Firebug logoFirebug 1.0 beta for Firefox was released this month, and oh my, the Swiss Army knife of the browsers just got wings - and there's even support (via a Firebug Lite) for IE, Safari and Opera.

I've been a big fan of Firebug for JavaScript debugging. Particularly since this one of the tough things to do in JavaScript. I usually resorted to using 'alert' boxes or writing to some dummy SPAN element.

Firebug allows you to interrogate any object and execute JavaScript inline and with respect to the current page - superb for debugging.

The most significant upgrade to Firebug for me, is the HTML + Style tabs. I can 'inspect' the page, and once I select Firebug will highlight the element and all the style associated - including the inherited style (and where it was inherited from). From there, I can edit, add or disable style to debug the layout of the page.

Firebug HTML Debugging

Another new (and important to me) upgrade is the 'Net' tab. This will time the load times for all aspects of the page. Good for killing images that slow the page down. Too often are we now assuming it's okay for a 100k image to live on the page because users have broadband.

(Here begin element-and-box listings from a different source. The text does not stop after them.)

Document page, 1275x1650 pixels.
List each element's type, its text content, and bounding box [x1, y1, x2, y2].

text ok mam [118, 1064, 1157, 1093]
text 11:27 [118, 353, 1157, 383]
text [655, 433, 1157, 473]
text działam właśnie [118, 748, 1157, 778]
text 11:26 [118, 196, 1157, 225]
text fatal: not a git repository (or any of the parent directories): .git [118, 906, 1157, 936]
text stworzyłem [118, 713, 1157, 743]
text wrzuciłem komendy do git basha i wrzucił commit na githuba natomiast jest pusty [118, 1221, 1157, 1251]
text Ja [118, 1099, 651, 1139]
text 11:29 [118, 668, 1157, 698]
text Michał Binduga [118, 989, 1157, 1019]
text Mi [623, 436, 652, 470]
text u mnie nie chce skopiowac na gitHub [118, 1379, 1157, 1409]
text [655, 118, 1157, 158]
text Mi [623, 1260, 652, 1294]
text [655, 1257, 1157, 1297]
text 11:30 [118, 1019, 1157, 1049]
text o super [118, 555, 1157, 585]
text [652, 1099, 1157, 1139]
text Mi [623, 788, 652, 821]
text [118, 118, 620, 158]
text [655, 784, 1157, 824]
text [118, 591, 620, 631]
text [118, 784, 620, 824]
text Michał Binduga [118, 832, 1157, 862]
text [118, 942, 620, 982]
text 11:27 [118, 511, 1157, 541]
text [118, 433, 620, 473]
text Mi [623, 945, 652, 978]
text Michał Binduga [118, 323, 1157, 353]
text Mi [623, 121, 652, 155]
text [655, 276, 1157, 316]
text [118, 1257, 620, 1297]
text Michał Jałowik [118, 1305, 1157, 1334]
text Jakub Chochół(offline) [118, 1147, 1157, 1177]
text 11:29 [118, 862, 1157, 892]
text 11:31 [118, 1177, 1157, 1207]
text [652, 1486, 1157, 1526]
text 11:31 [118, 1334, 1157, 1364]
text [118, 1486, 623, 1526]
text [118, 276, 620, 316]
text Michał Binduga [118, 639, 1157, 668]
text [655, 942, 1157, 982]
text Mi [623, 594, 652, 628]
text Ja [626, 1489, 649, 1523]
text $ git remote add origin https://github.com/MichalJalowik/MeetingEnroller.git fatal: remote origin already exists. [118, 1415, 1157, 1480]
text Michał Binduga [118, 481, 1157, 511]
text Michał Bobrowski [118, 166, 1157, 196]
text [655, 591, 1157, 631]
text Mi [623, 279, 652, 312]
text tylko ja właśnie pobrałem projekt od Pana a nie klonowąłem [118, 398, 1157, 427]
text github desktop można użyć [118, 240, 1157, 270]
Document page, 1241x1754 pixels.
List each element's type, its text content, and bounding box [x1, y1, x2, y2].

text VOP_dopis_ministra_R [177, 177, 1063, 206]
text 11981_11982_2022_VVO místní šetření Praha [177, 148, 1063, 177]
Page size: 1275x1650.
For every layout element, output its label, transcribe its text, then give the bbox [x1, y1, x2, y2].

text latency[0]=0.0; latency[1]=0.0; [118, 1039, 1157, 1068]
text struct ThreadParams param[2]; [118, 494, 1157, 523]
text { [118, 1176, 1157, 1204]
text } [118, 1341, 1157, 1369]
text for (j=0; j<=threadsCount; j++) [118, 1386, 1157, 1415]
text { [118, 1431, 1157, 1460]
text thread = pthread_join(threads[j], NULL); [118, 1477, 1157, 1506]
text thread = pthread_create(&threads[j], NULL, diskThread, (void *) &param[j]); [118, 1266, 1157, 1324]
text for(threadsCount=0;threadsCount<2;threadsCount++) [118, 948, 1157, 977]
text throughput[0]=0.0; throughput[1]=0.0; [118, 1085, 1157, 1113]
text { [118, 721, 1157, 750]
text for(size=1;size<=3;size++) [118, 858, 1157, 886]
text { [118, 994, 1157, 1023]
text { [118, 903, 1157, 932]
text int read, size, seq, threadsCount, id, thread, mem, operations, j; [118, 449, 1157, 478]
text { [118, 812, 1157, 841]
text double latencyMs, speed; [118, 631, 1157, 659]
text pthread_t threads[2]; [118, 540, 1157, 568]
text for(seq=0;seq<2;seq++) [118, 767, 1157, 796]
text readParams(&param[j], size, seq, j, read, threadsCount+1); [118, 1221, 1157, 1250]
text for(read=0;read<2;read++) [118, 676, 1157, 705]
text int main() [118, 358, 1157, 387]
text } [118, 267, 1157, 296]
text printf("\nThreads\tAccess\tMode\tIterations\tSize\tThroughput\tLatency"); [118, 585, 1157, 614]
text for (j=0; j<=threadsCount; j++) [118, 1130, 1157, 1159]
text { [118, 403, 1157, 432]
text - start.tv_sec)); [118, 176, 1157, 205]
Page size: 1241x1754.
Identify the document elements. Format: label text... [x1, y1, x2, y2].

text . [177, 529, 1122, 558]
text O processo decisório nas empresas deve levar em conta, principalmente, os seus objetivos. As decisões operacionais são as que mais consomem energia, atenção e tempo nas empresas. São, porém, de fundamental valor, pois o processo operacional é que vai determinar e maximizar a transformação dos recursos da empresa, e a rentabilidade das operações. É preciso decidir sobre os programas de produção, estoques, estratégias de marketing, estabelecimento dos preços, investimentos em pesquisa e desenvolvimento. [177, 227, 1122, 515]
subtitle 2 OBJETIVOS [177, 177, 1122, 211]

Finally, the Firebug Lite application. I've given it a brief test in Safari, but I wasn't particularly impressed. This maybe because it's such a powerful tool in Firefox, that the lite version isn't even a shadow of it's big brother. I also found that some simple, expected functionality was lacking (though this may well be a bug). I just tried to create an element, var d = document.createElement("DIV") - but it returned undefined. It looks like it's mostly to avoid the console.log() causing an error on the page.

So all in all, thumbs up for Firebug 1.0 beta.

By the way - want to know how to crash Safari consistently? Safari has it's own console that you can write to. If you execute (in JavaScript) console.log("test"), Safari will log it. However, if you execute console.log("test", "ok") it will crash out. Fun eh!?